Introducing Thanos: Prometheus at Scale (improbable.io)
on May 18, 2018

Really great project. Instead of a fragile centralized approach Thanos embraced the federated nature of Prometheus. We see us using this for GitLab.com. I just discussed Thanos with Ben who works on the Prometheus project itself and who leads monitoring for GitLab: https://youtu.be/JzlwwGZ3yQ4

My interpretation is that Thanos is for massive scale, perhaps suitable for gitlab but most organisations would manage with just prometheus to start with and might scale up to thanos later.

Is this a correct observation?

Either that or just use basic Thanos setup (as described in a blog post) that gives you better Prometheus HA support and global view. You can always add setup for long-term metric retention later on.

Yes, a single Prometheus server can probably handle the scale of most SaaS applications.

Great project - just wanted to mention Cortex which is a different take on long-term large-scale Prometheus.


Best to read the design document [1] to learn more about the different choices that Cortex makes.

Also no connotations of large-scale destruction :-)

(Note I work on Cortex)

1: http://goo.gl/prdUYV

Is Weaveworks Cortex completely open source? Does it require Weave Cloud subscription to post messages to Slack?

Yes it is Open Source: the whole project is on GitHub, Apache 2 licenced.

Posting to Slack (and OpsGenie, PagerDuty, etc) is a feature of the Prometheus AlertManager, which Cortex builds upon, no subscription required.

The commercial Weave Cloud product gives you a hosted instance of the same code, storage - we ingest all your metrics and store them for a year - and a nice GUI with user logins, team permissions, etc. Plus the Deploy and Explore features which are hosted versions of two more Open Source projects.

(disclaimer: I work at Improbable)

The reason why we built Thanos was to enable monitoring of large scale simulation systems, which are inherently stateful, such as the Survival demo (link https://youtu.be/lGWON5TtS04).

We use Thanos to provide the observability features (monitoring in particular) to Workers (i.e. user processes we run on our Cloud) that perform the simulation. You can have multiple Workers collaborating on a simulation of the economics or ecology that export monitoring variables that you want to track.

Since the simulation is inherently dynamic, and the number of Workers can change, Thanos helps us with achieving the necessary scale and retention for a hosted platform that is SpatialOS.

I would love to hear any experiences folks here have with this.

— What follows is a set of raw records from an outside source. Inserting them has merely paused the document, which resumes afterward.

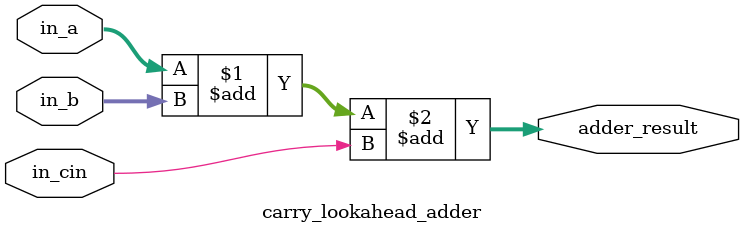
<source format=v>
`timescale 1ns/10ps

/* Carry Lookahead Adder */
module carry_lookahead_adder    #(  parameter W = 32 )
                                (   input   [W-1:0] in_a,
                                    input   [W-1:0] in_b,
                                    input           in_cin,
                                    
                                    output  [W-1:0] adder_result
                                );
								
	assign adder_result = in_a + in_b + in_cin;
	
endmodule

</source>
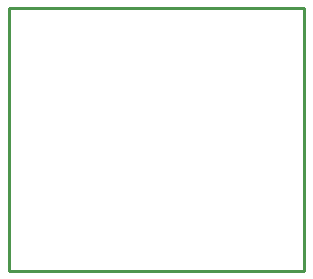
<source format=gko>
G04 Layer: BoardOutlineLayer*
G04 EasyEDA Pro v2.2.40.8, 2025-10-31 20:04:37*
G04 Gerber Generator version 0.3*
G04 Scale: 100 percent, Rotated: No, Reflected: No*
G04 Dimensions in millimeters*
G04 Leading zeros omitted, absolute positions, 4 integers and 5 decimals*
G04 Generated by one-click*
%FSLAX45Y45*%
%MOMM*%
%ADD10C,0.254*%
%ADD11C,0.4636*%
G75*


G04 Rect Start*
G54D10*
G01X-2514600Y12700D02*
G01X-2514600Y2235200D01*
G01X-15900Y2235200D01*
G01X-15900Y12700D01*
G01X-2514600Y12700D01*
G04 Rect End*

M02*


</source>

We are seriously looking at it right now.

(disclaimer: Blog post co-author) You are welcome to join our growing community to know more. (: Follow slack join button here: https://github.com/improbable-eng/thanos

I suggest the second part of this talk from the last Kubecon https://www.youtube.com/watch?v=IpGfmmJ2hcw

Wow. Nice to see my talk here. If you have any questions, feel free to ask.

Fantastic, thanks!

Thanos seems like the closest thing to a silver bullet for Prometheus missing features (as by design).

Quick question:

In a multi Prometheus setup, if all the Thanos nodes are behind a load balancer (without sticky sessions), do a particular query from a dashboard interface like Grafana to that Load Balancer result in the same dataset, if run multiple times?

If by "Thanos nodes" you mean Thanos querier instances, then yes -> Does not matter to which one you actually ask. All have the same view and access to the old metrics (Store Gateway) and fresh ones (Prometheus+Sidecar - Scraper)

Thanks, that's exactly what I was looking for

Storing the Prometheus data in long term storage raises one question for me... what is the process for upgrading the TSDB data format when it changes over time?

The format already went through one format change since Thanos was started. The format encodes a version itself and Thanos simply supports reading multiple ones.

What app did you use to make those beautiful diagrams?

My hands + Google Drawing (: (blog post co-author here)

Can grafana query Thanos directly? or will a datasource plugin be required?

The Thanos query nodes have the same interface as Prometheus itself, including the web UI (with a few small changes), so you can just use the same Prometheus plugin pointed at Thanos.